Calculus Examples

$g (x) = x^{2} \log_{3} (\sqrt{x - 1})$

Step 1

Use $\sqrt[n]{a^{x}} = a^{\frac{x}{n}}$ to rewrite $\sqrt{x - 1}$ as ${(x - 1)}^{\frac{1}{2}}$ .

$\frac{d}{d x} [x^{2} \log_{3} ({(x - 1)}^{\frac{1}{2}})]$

Step 2

Differentiate using the Product Rule which states that $\frac{d}{d x} [f (x) g (x)]$ is $f (x) \frac{d}{d x} [g (x)] + g (x) \frac{d}{d x} [f (x)]$ where $f (x) = x^{2}$ and $g (x) = \log_{3} ({(x - 1)}^{\frac{1}{2}})$ .

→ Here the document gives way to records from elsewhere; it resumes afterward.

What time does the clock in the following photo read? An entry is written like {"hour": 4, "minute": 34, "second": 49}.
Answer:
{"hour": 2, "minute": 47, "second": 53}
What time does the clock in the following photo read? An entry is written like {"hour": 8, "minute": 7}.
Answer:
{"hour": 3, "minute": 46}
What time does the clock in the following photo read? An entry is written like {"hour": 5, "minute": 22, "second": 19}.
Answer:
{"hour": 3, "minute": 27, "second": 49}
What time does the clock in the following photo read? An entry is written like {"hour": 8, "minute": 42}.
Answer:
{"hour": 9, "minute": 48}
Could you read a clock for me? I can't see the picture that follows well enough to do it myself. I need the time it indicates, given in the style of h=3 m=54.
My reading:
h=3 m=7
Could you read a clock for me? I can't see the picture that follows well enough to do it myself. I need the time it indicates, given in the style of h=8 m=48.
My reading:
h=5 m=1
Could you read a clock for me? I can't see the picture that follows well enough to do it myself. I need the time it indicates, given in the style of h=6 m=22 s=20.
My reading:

$x^{2} \frac{d}{d x} [\log_{3} ({(x - 1)}^{\frac{1}{2}})] + \log_{3} ({(x - 1)}^{\frac{1}{2}}) \frac{d}{d x} [x^{2}]$

Step 3

Differentiate using the chain rule, which states that $\frac{d}{d x} [f (g (x))]$ is $f' (g (x)) g' (x)$ where $f (x) = \log_{3} (x)$ and $g (x) = {(x - 1)}^{\frac{1}{2}}$ .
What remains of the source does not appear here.